**EXERCISE DETAILS**: Rewrite the text read from the pictures in the records below, changing every "Fenster" to "Tür" and keeping everything else the same. Leave out the picture markers.

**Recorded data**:
============================================================
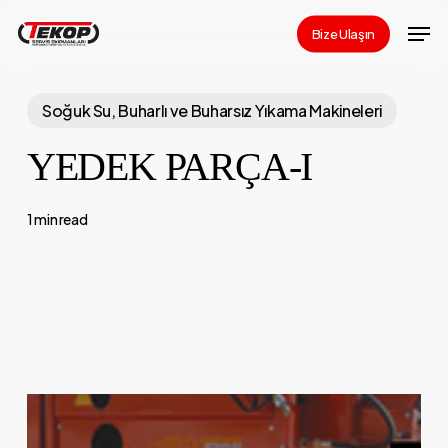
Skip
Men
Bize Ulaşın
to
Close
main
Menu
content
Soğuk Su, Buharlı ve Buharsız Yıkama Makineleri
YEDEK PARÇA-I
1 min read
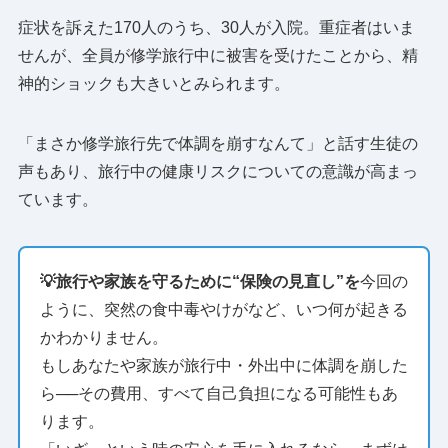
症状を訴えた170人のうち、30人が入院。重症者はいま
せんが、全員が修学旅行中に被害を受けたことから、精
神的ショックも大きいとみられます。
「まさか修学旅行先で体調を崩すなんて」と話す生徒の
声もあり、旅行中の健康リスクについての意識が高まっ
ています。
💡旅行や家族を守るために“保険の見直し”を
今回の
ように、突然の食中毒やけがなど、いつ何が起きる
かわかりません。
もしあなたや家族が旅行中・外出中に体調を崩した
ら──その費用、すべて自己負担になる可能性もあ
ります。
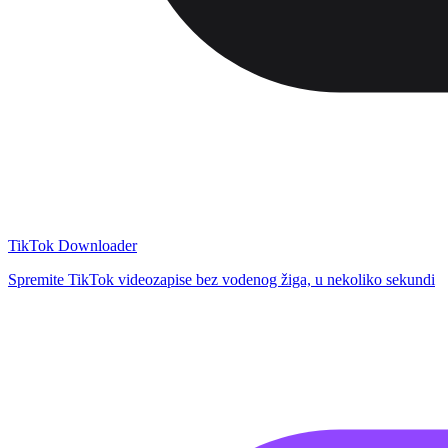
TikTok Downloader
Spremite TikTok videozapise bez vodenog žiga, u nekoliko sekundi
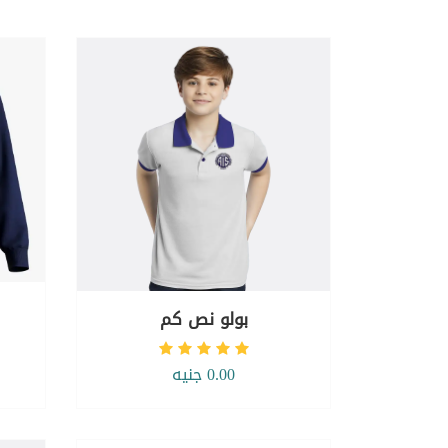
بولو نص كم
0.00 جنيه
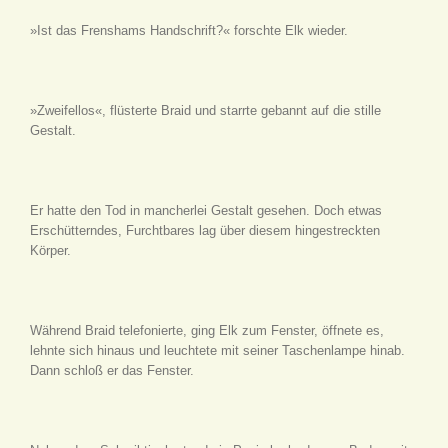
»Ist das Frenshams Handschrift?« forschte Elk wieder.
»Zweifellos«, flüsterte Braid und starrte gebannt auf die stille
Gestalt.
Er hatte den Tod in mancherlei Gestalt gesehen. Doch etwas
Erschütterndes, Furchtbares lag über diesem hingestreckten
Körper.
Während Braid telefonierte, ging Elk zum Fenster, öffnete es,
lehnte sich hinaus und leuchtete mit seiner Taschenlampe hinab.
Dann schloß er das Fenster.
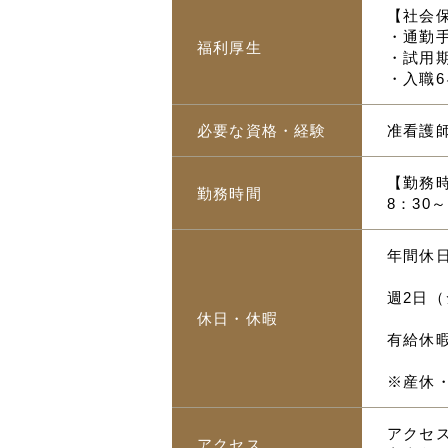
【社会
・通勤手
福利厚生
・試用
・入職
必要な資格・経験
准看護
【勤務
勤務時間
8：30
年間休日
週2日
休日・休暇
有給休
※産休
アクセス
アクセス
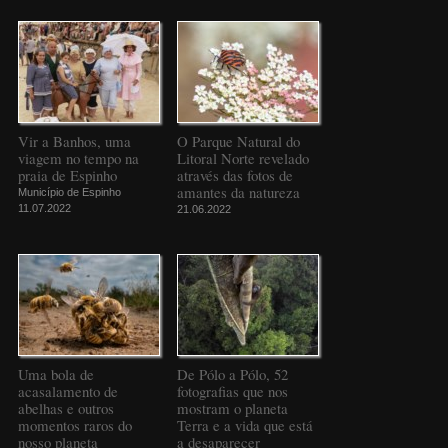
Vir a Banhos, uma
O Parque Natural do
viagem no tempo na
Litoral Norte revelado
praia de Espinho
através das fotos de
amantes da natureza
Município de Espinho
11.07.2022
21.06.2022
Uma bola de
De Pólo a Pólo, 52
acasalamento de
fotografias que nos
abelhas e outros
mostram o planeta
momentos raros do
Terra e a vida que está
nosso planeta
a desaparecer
============================================================
**ANSWER SPACE**:
Skip
Men
Bize Ulaşın
to
Close
main
Menu
content
Soğuk Su, Buharlı ve Buharsız Yıkama Makineleri
YEDEK PARÇA-I
1 min read
症状を訴えた170人のうち、30人が入院。重症者はいま
せんが、全員が修学旅行中に被害を受けたことから、精
神的ショックも大きいとみられます。
「まさか修学旅行先で体調を崩すなんて」と話す生徒の
声もあり、旅行中の健康リスクについての意識が高まっ
ています。
💡旅行や家族を守るために“保険の見直し”を
今回の
ように、突然の食中毒やけがなど、いつ何が起きる
かわかりません。
もしあなたや家族が旅行中・外出中に体調を崩した
ら──その費用、すべて自己負担になる可能性もあ
ります。
TikTok Downloader
Spremite TikTok videozapise bez vodenog žiga, u nekoliko sekundi
بولو نص كم
0.00 جنيه
»Ist das Frenshams Handschrift?« forschte Elk wieder.
»Zweifellos«, flüsterte Braid und starrte gebannt auf die stille
Gestalt.
Er hatte den Tod in mancherlei Gestalt gesehen. Doch etwas
Erschütterndes, Furchtbares lag über diesem hingestreckten
Körper.
Während Braid telefonierte, ging Elk zum Tür, öffnete es,
lehnte sich hinaus und leuchtete mit seiner Taschenlampe hinab.
Dann schloß er das Tür.
【社会
・通勤手
福利厚生
・試用
・入職
必要な資格・経験
准看護
【勤務
勤務時間
8：30
年間休日
週2日
休日・休暇
有給休
※産休
アクセス
アクセス
Vir a Banhos, uma
O Parque Natural do
viagem no tempo na
Litoral Norte revelado
praia de Espinho
através das fotos de
amantes da natureza
Município de Espinho
11.07.2022
21.06.2022
Uma bola de
De Pólo a Pólo, 52
acasalamento de
fotografias que nos
abelhas e outros
mostram o planeta
momentos raros do
Terra e a vida que está
nosso planeta
a desaparecer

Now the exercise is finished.